French state investment firm eyes stake in Sanofi consumer unit

The French state-owned investment firm may team up with the winning bidder
Photo: Gonzalo Fuentes/Reuters/Ritzau Scanpix
Photo: Gonzalo Fuentes/Reuters/Ritzau Scanpix
By Albertina Torsoli and Tim Loh, bloomberg

Bpifrance is looking at a potential investment in Sanofi’s consumer health unit as it eyes bigger health investments, according to its executive director Jose Gonzalo.

The French state-owned investment firm is in talks with “many funds” about the Sanofi business and may team up with the winning bidder, Gonzalo said at a Thursday briefing in Paris in response to a question on their strategy. 

Sanofi has been working on a separation of its consumer-health unit, which sells over-the-counter products including Phytoxil cough syrups and Icy Hot pain relief gels. The asset has attracted major private equity funds including Bain Capital and Cinven, while a transaction could be worth USD 20b, Bloomberg News has reported. French buyout firm PAI Partners is also weighing a bid and hoping its status as the only domestic bidder should place it in a pole position, people familiar with the matter have said.

The company is talking to all interested parties, including private equity, with a capital markets option available to the company too, Sanofi Chief Executive Officer Paul Hudson said in a Bloomberg Television interview Wednesday. 

“There’s a huge amount of interest,” he said.

Bpifrance is also studying an investment into French luxury resort chain Club Med, Gonzalo said. Fosun International, Club Med’s Chinese owner, has been weighing options for the business as it looks to raise cash and cut debt. The conglomerate had informally fielded interest from potential investors, Bloomberg News reported in 2022.

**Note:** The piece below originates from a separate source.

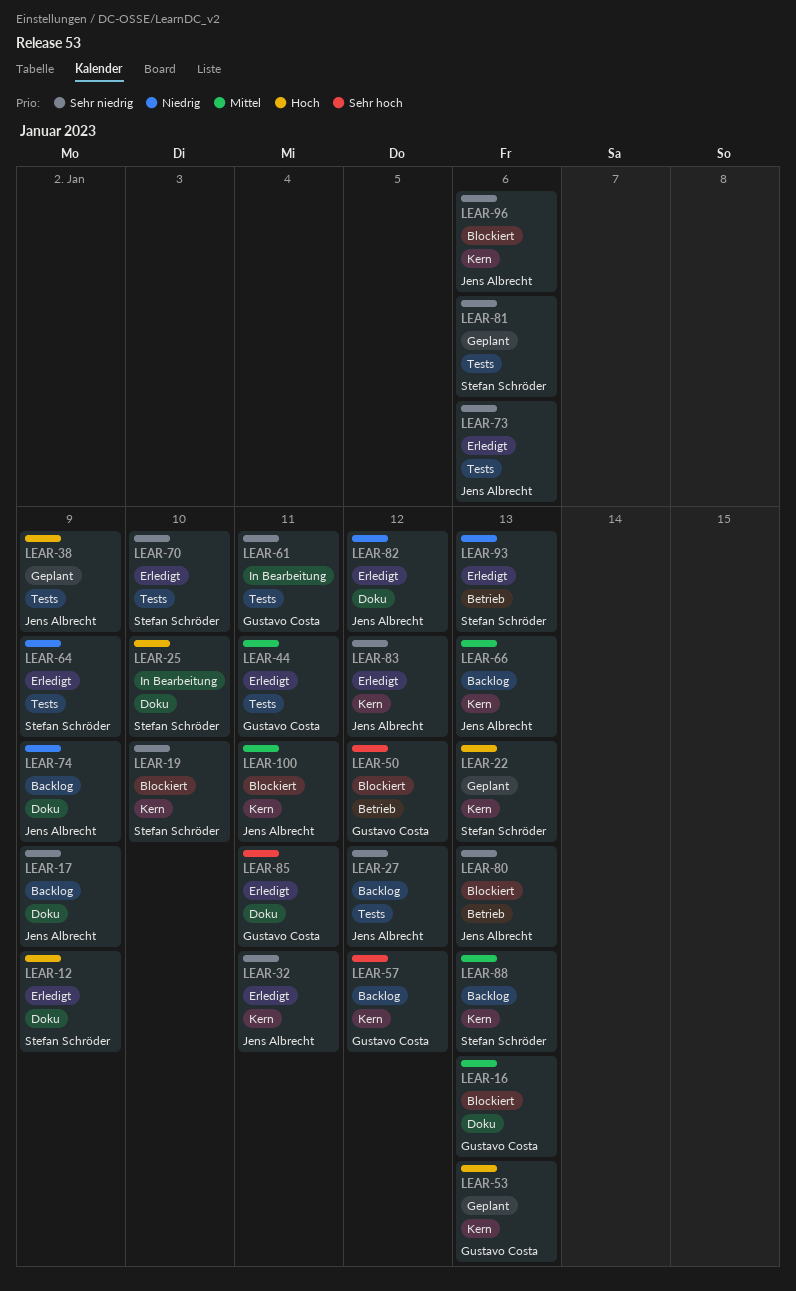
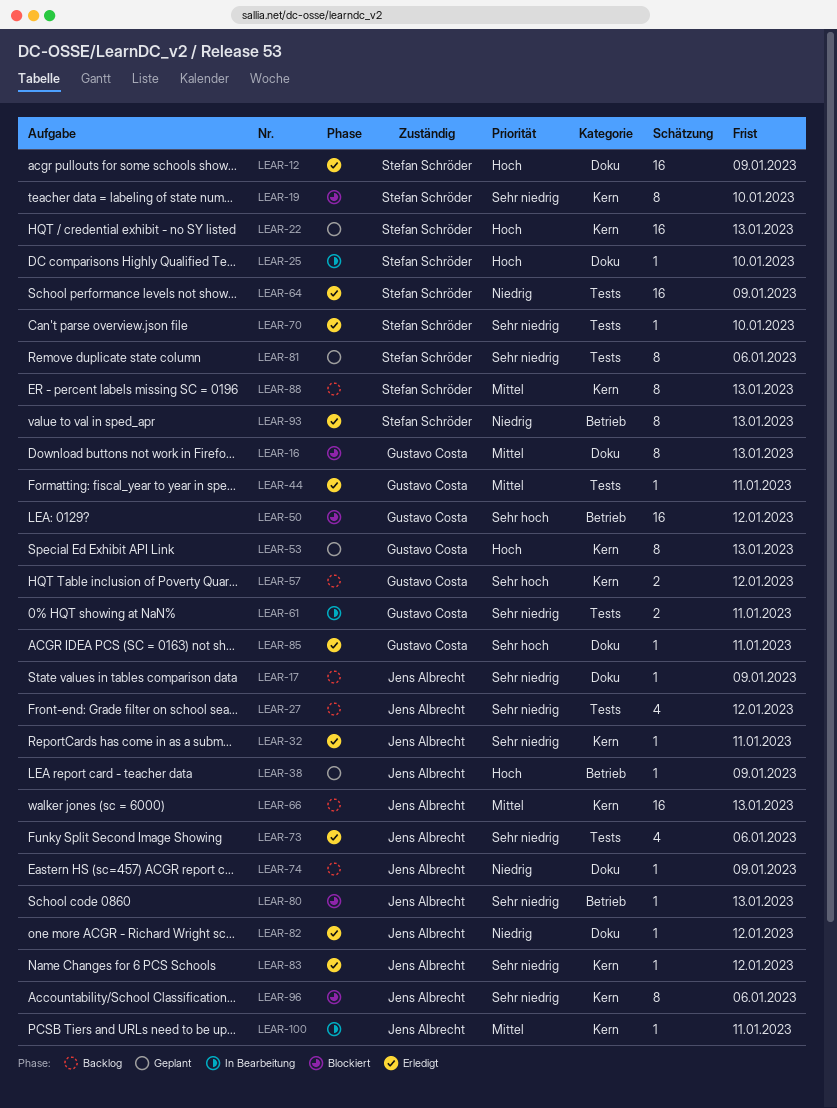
LEAR-38, label: Tests -> Betrieb
LEAR-100, status: Blockiert -> In Bearbeitung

Separately, a sale of Les Laboratoires Servier’s generic drugmaker Biogaran is on hold due to the snap parliamentary elections in France, even though Bpifrance has put in a non-binding bid with BC Partners, Gonzalo said. The business has also drawn potential bidders including Indian drugmakers Torrent Pharmaceuticals Ltd. and Aurobindo Pharma, Les Echos and L’Informé have reported.

The French government might block a foreign company from buying Biogaran as the government needs to be able to guarantee the supply of medicines, Industry Minister Roland Lescure said in April.

“I don’t see how Servier could sell Biogaran to an Indian company right now,” Gonzalo said, adding that other deals in France are also on hold because of the elections.

Dealmaking in France has been under the shadow of the elections that could see the far-right led by Marine Le Pen’s National Rally winning a majority. President Emmanuel Macron’s centrist group and a left-wing alliance opposed to Le Pen strategically pulled 223 candidates out of constituencies in an effort to lessen the far-right’s chances of getting enough seats to form a government. 

The second round of the elections will be held on Sunday.